Begeleiding

Begeleiding in het voortgezet onderwijs

In het voortgezet onderwijs kennen wij vele vormen van begeleiding, die op de vo- scholen niet altijd dezelfde naam hebben maar vaak wel een soortgelijke begeleiding betekenen. Als ouder de taak om te zoeken naar de school die het beste bij uw kind past, niet alleen qua nievau maar ook op basis van de begeleiding en ondersteuning die de school aanbiedt.

Ouderbetrokkenheid

Kinderen presteren beter als ouders betrokken zijn bij het welbevinden van hun kind. Het contact met de school voor voortgezet onderwijs zal voor veel ouders minder zijn dan ze gewend waren in het basisonderwijs. Leerlingen worden ouder en zelfstandiger en onderhouden ook meer zelfstandig de contacten met docenten. De afstand tussen school en ouders is daarom meestal wat groter en zakelijker. Het is belangrijk om als ouder een goed en regelmatig contact te onderhouden met de school. 

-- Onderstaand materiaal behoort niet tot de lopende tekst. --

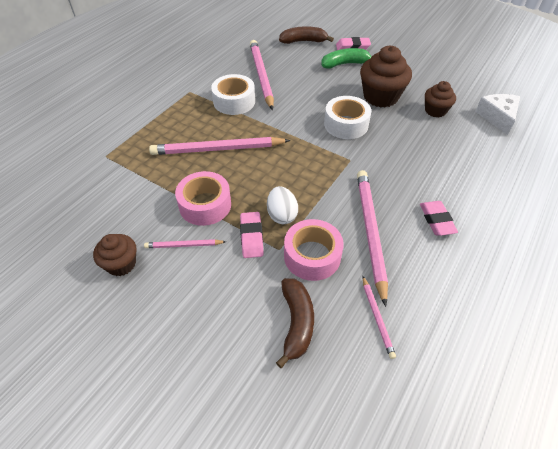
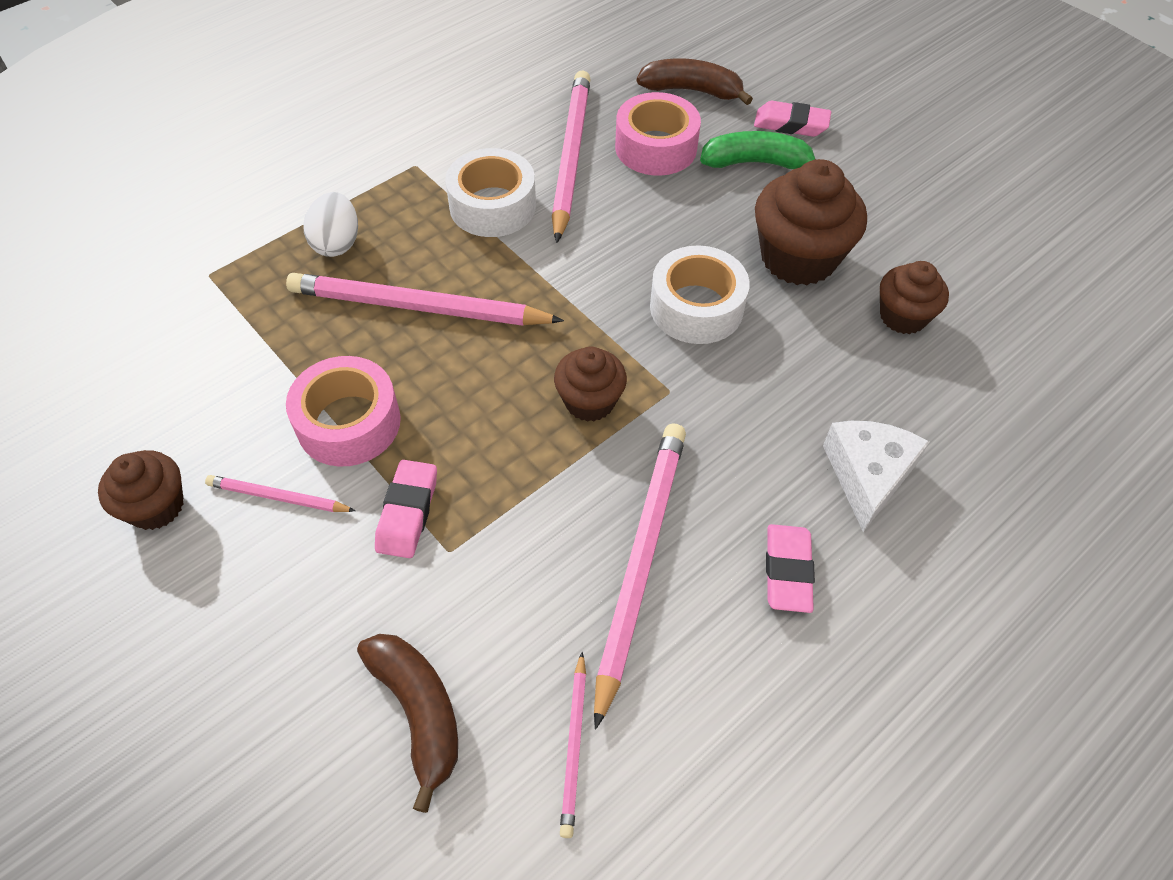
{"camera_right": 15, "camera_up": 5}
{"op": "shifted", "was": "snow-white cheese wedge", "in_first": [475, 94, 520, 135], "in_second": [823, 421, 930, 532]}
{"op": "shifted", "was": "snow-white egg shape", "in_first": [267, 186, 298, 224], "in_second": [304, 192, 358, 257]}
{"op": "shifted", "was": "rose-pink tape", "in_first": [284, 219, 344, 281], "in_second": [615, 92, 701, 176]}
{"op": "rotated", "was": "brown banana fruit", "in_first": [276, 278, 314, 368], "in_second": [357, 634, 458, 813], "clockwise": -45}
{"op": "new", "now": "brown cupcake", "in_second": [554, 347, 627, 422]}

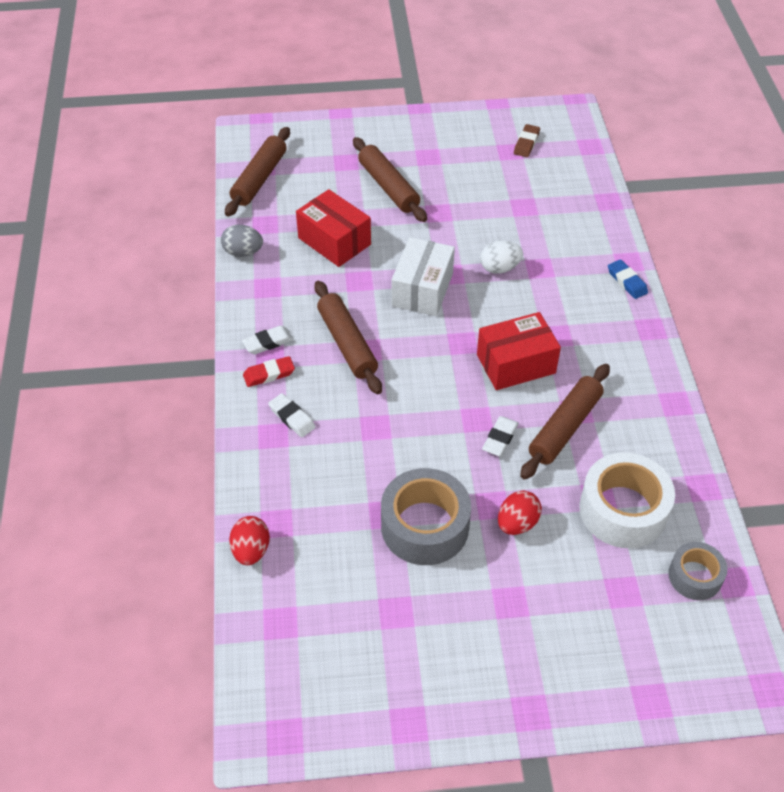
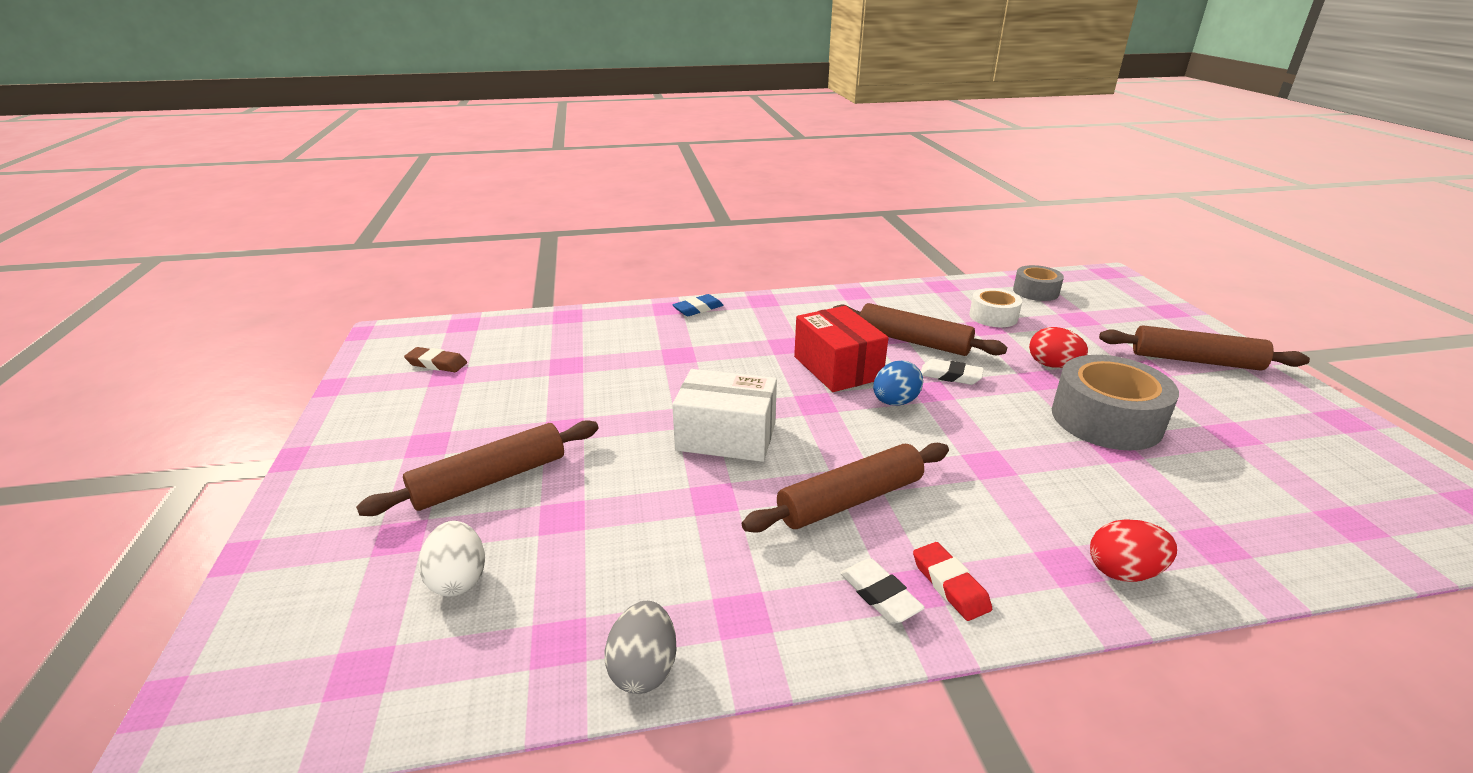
{"camera_right": -95, "camera_up": -20}
{"op": "shifted", "was": "brown rolling pin", "in_first": [225, 127, 290, 217], "in_second": [1099, 325, 1310, 371]}
{"op": "gone", "was": "crimson package", "in_first": [296, 189, 371, 267]}
{"op": "shifted", "was": "snow-white egg shape", "in_first": [480, 241, 523, 274], "in_second": [419, 521, 485, 597]}
{"op": "gone", "was": "snow-white eraser", "in_first": [268, 393, 315, 437]}
{"op": "scaled", "was": "snow-white tape", "in_first": [579, 452, 675, 548], "in_second": [969, 288, 1022, 327], "ratio": 0.58}
{"op": "shifted", "was": "crimson egg shape", "in_first": [229, 516, 270, 565], "in_second": [1090, 519, 1177, 582]}
{"op": "new", "now": "royal blue egg shape", "in_second": [873, 360, 923, 406]}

Op veel scholen heeft een klas een mentor/ klassenleraar of coach. Hij/zij is het eerste aanspreekpunt voor leerlingen en ouders. De klas heeft minstens een maal per week een mentoruur. 

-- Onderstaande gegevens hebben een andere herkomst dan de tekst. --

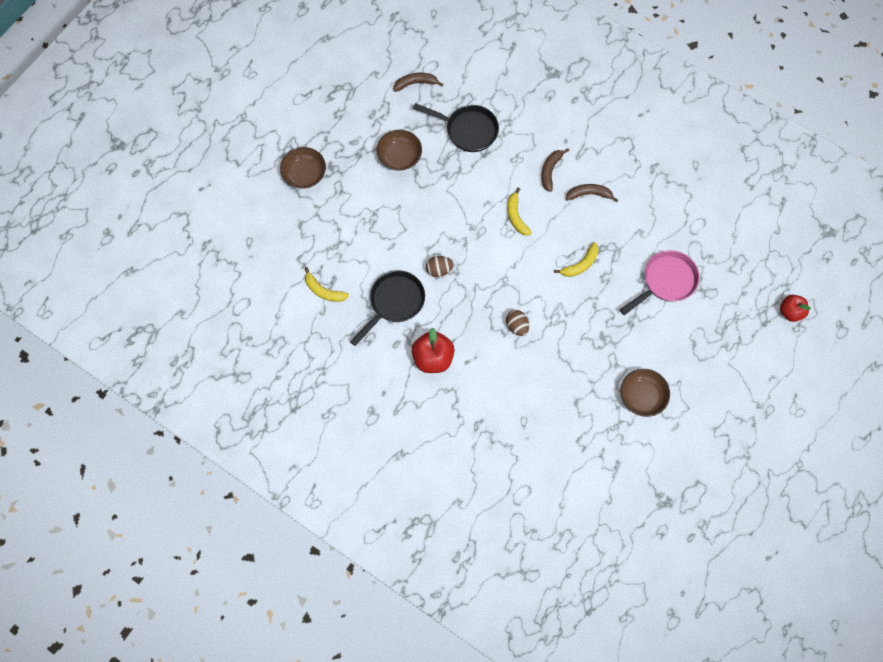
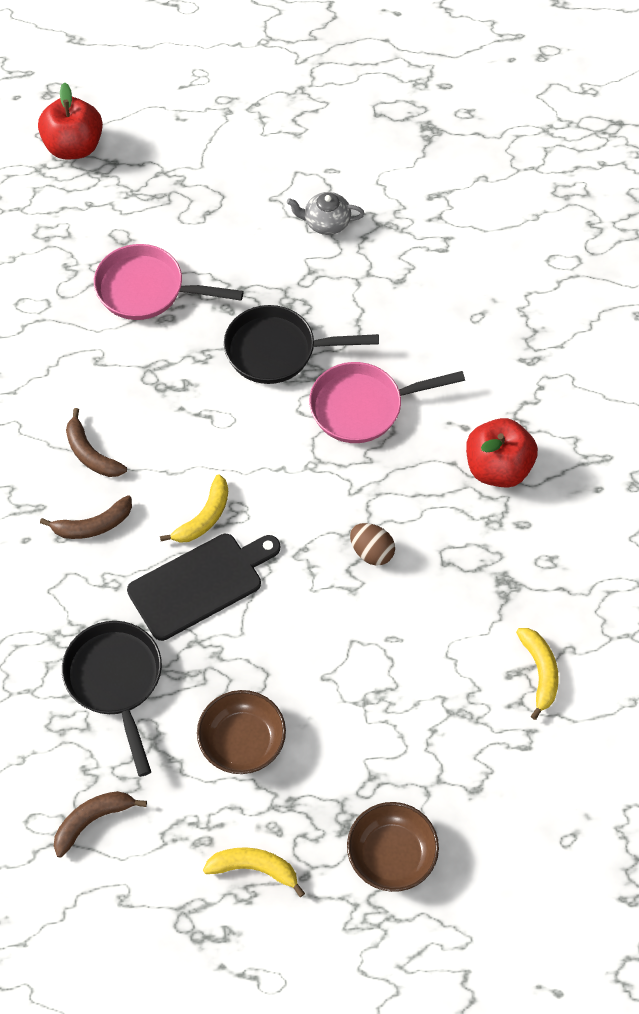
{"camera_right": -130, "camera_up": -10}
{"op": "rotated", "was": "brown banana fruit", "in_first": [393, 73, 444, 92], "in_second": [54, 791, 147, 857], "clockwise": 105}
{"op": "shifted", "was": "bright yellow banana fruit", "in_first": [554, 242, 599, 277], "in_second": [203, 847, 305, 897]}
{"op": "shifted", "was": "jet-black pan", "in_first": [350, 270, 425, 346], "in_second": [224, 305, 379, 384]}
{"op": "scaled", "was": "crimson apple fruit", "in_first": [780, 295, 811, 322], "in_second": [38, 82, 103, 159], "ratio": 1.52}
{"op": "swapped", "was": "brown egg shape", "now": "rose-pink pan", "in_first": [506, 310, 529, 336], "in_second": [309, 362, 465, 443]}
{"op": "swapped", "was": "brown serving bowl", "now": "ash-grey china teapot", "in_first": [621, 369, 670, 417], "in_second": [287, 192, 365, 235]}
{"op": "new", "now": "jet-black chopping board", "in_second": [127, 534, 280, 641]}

De mentor geeft zelf meerdere uren per week les aan de klas.

De mentor houdt onder andere de resultaten van de leerlingen in de gaten en bespreekt deze met hen.

De mentor is tevens het eerste aanspreekpunt voor ouders.

In de bovenbouw kennen veel scholen ook de coach ipv de mentor. 

De coach staat naast de leerling en ondersteunt hem of haar bij het begrijpen van situaties op school. De onderwijscoach maakt daarnaast de vertaalslag naar de docenten, zodat zij de leerling beter begrijpen. Ook de ouders worden betrokken.

De taak van de schooldecaan is het adviseren van leerlingen en hun ouders bij het kiezen van een onderwijssoort, vakkenpakket, profiel, sector, vervolgopleiding of beroep.

De intern begeleider (IB'er) is verantwoordelijk voor de leerlingenzorg en heeft coördinerende en begeleidende taken. Hij/zij helpt leerkrachten en ouders met hulpvragen over kinderen. Hij/zij voert ook gesprekken met ouders en leerkracht over het kind.

Verschillende Systemen

Vanuit de basisschool zijn ouders gewend om met Parro of SocialSchools te werken. In het voortgezet onderwijs wordt gewerkt met Som of Magister. In beide systemen kunnen zowel mails ontvangen worden maar ook kunnen onder anderen de cijfers, de agenda en de absentie worden bekeken.

Cijfers en rapporten

Op de meeste scholen voor voortgezet onderwijs krijgen de leerlingen drie à vier keer per jaar een rapport. Sommige scholen geven ook nog zogenaamde tussenrapporten, zodat u ongeveer om de zes werken kunt zien wat de vorderingen zijn. Naast cijfers worden vaak ook werkhoudingcijfers gegeven. De rapportcijfers zijn meestal gebaseerd op cijfers behaald bij grote proefwerken en kleine overhoringen. Scholen hebben daar allemaal hun eigen systeem voor, maar in de grote lijnen gaat het om de gecombineerde resultaten van:

• schriftelijke en mondelinge overhoringen van huiswerk;

• schriftelijke proefwerken

• beoordelingen van werkstukken;

• vaardigheidstoetsen.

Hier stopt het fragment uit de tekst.